Extracted records ::

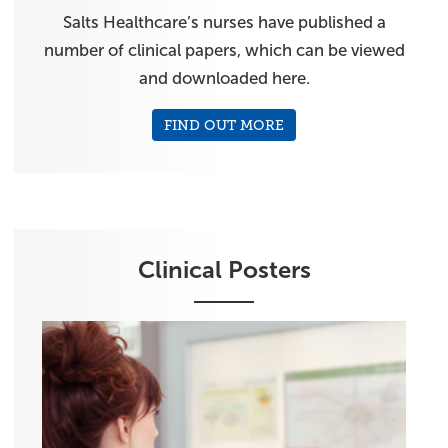
Salts Healthcare’s nurses have published a
number of clinical papers, which can be viewed
and downloaded here.
FIND OUT MORE
Clinical Posters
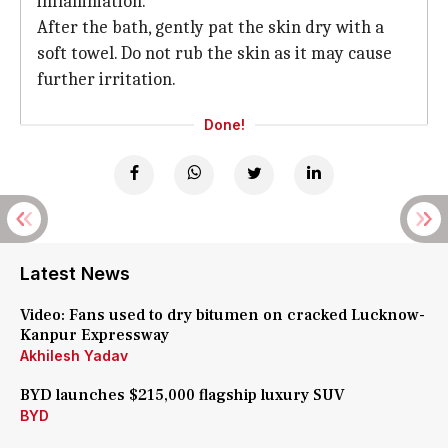
inflammation.
After the bath, gently pat the skin dry with a
soft towel. Do not rub the skin as it may cause
further irritation.
Done!
Latest News
Video: Fans used to dry bitumen on cracked Lucknow-
Kanpur Expressway
Akhilesh Yadav
BYD launches $215,000 flagship luxury SUV
BYD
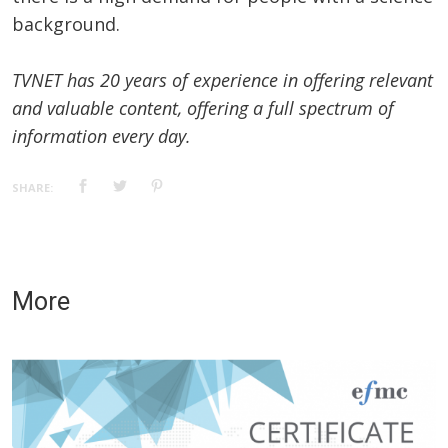
background.
TVNET has 20 years of experience in offering relevant
and valuable content, offering a full spectrum of
information every day.
SHARE:
More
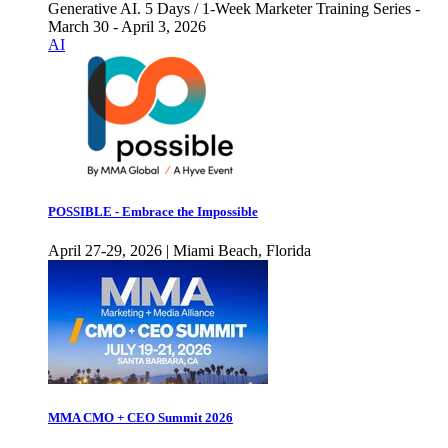
Generative AI. 5 Days / 1-Week Marketer Training Series -
March 30 - April 3, 2026
AI
POSSIBLE - Embrace the Impossible
April 27-29, 2026 | Miami Beach, Florida
MMA CMO + CEO Summit 2026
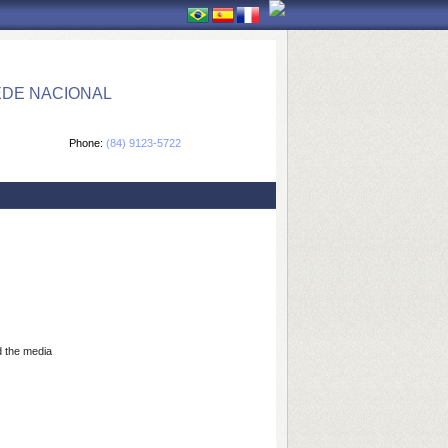
EDE NACIONAL
Phone:
(84) 9123-5722
 the media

Work required :: Only a number is wanted: how many lines above include "offering"?

Result :: 2